The error message says that the value passed to the Arc must live the 'static lifetime. This is because spawning a thread, be it with std::thread::spawn or std::thread::Builder, requires the passed closure to live this lifetime, thus enabling the thread to "live freely" beyond the scope of the spawning thread.

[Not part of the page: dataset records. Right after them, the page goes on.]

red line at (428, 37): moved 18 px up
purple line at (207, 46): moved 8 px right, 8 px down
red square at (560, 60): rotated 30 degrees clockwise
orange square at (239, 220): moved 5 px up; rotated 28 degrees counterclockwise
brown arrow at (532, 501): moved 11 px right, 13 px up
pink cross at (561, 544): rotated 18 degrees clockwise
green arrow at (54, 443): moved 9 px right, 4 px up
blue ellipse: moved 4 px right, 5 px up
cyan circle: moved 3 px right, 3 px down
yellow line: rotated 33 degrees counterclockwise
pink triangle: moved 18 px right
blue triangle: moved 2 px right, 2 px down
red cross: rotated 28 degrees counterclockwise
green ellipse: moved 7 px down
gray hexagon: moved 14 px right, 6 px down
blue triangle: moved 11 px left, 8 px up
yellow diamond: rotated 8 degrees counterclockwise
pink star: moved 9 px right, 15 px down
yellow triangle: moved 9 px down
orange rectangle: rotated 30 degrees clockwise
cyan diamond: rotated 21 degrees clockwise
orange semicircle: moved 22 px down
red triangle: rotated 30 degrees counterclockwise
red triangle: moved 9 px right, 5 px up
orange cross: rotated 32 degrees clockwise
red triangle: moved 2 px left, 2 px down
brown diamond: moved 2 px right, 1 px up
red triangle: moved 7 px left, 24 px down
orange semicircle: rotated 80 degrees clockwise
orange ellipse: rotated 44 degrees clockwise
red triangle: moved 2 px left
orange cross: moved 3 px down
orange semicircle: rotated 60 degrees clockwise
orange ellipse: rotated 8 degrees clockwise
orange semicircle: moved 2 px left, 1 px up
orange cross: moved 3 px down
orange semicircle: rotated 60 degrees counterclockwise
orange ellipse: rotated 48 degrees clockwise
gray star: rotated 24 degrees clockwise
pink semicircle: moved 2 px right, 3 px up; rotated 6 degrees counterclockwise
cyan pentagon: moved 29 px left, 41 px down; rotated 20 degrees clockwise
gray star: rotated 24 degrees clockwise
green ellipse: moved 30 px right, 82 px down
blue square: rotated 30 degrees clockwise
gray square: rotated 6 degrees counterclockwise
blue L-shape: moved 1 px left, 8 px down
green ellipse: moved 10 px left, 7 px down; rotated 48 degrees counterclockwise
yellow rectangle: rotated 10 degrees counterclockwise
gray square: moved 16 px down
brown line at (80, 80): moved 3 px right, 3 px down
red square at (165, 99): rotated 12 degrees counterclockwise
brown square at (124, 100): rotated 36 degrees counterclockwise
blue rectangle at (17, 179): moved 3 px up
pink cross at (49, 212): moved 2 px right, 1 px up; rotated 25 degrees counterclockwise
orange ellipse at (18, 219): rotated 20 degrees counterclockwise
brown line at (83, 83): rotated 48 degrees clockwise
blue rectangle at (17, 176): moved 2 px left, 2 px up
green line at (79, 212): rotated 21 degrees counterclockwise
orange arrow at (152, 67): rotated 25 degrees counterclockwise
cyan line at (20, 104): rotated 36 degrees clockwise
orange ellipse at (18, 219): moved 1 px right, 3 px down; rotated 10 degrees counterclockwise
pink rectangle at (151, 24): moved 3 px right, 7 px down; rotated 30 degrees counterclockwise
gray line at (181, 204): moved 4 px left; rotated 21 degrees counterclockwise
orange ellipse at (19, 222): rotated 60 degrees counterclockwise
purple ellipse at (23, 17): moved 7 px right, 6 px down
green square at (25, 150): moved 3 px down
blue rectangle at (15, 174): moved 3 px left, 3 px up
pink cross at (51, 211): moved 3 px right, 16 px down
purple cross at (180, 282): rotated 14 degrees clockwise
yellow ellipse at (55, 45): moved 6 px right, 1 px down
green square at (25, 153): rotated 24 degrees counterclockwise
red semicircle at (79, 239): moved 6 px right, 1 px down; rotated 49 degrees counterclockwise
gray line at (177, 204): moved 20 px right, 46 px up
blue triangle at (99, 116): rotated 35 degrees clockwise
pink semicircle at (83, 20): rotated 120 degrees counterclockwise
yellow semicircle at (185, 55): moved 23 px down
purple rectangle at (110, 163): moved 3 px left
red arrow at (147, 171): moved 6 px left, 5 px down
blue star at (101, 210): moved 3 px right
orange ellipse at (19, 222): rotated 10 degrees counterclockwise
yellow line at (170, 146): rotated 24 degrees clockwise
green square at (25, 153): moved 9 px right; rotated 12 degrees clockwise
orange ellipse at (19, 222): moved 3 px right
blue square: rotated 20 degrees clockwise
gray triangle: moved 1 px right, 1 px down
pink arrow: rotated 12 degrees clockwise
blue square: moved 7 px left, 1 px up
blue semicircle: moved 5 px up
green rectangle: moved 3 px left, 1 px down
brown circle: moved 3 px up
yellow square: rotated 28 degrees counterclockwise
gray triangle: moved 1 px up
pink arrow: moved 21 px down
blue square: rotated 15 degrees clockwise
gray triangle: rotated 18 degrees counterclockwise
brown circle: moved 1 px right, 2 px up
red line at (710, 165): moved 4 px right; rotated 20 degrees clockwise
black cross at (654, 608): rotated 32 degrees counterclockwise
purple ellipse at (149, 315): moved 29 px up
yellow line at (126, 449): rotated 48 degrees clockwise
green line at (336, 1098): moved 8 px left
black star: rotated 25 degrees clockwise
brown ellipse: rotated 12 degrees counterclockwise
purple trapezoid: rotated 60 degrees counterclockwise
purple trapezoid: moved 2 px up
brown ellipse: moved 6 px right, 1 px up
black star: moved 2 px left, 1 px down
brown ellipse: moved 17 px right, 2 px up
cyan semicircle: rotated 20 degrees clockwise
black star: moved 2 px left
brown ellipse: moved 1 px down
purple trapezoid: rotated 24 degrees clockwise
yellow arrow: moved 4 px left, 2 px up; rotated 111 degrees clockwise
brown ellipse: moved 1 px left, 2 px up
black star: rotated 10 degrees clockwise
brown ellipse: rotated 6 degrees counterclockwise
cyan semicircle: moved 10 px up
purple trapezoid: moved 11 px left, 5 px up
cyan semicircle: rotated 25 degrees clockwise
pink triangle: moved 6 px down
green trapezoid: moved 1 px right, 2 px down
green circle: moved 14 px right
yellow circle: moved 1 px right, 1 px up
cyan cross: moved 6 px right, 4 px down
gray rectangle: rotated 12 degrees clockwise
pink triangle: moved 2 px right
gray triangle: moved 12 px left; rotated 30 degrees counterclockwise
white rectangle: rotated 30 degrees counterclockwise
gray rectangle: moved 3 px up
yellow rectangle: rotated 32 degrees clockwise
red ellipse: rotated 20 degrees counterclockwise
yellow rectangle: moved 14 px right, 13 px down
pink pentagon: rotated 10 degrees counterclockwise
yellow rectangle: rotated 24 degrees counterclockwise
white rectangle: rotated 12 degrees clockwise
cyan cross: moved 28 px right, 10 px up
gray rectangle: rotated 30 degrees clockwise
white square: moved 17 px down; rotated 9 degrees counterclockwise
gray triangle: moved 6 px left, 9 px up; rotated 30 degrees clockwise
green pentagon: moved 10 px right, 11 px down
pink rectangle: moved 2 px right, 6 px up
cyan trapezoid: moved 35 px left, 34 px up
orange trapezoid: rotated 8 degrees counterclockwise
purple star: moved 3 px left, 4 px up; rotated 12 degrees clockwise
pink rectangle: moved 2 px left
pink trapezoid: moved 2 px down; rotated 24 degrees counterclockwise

Let us expand the prototype of the start method:

fn start<'a>(&'a self: &'a Thing) -> io::Result<Vec<JoinHandle<()>>> { ... }

The attempt of putting a &'a self into an Arc creates an Arc<&'a Thing>, which is still constrained to the lifetime 'a, and so cannot be moved to a closure that needs to live longer than that. Since we cannot move out &self either, the solution is not to use &self for this method. Instead, we can make start accept an Arc directly:

fn start(thing: Arc<Self>) -> io::Result<Vec<JoinHandle<()>>> {
    let self1 = thing.clone();
    let self2 = thing;

    let handle1 = Builder::new()
        .name("thread1".to_owned())
        .spawn(move || loop {
             self1.do_within_thread1();
        })?;

    let handle2 = Builder::new()
        .name("thread2".to_owned())
        .spawn(move || loop {
            self2.do_within_thread2();
        })?;

    Ok(vec![handle1, handle2])
}

And pass reference-counted pointers at the consumer's scope:

let thing = Arc::new(Thing::new());
let handles = Thing::start(thing.clone()).unwrap_or_else(|_| panic!("Error"));

thing.get_xs().unwrap();

for handle in handles {
    handle.join().unwrap();
}

Playground. At this point the program will compile and run (although the workers are in an infinite loop, so the playground will kill the process after the timeout).